[BRIEF]
Set down, word for word, the stretch of lines from the one containing "middle pip: (208, 191)" to the end of the records below.

[RECORDS TO PROCESS]
::::
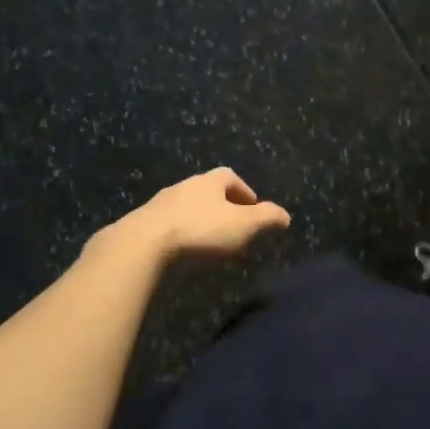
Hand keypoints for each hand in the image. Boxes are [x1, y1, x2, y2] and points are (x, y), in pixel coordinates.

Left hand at [109, 167, 290, 262]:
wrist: (144, 243)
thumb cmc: (201, 230)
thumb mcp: (243, 226)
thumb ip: (266, 219)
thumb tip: (285, 215)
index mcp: (210, 180)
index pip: (231, 177)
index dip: (244, 192)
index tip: (252, 209)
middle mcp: (185, 184)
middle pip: (208, 191)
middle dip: (223, 207)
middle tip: (234, 228)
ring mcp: (161, 202)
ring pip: (188, 207)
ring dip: (201, 220)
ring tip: (210, 243)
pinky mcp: (144, 222)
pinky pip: (169, 224)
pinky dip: (181, 233)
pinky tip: (184, 251)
::::
[ANSWER TO THIS PROBLEM]
middle pip: (208, 191)
middle dip: (223, 207)
middle tip: (234, 228)
ring mcp: (161, 202)
ring pip: (188, 207)
ring dip: (201, 220)
ring tip: (210, 243)
pinky mcp: (144, 222)
pinky pip: (169, 224)
pinky dip: (181, 233)
pinky tip: (184, 251)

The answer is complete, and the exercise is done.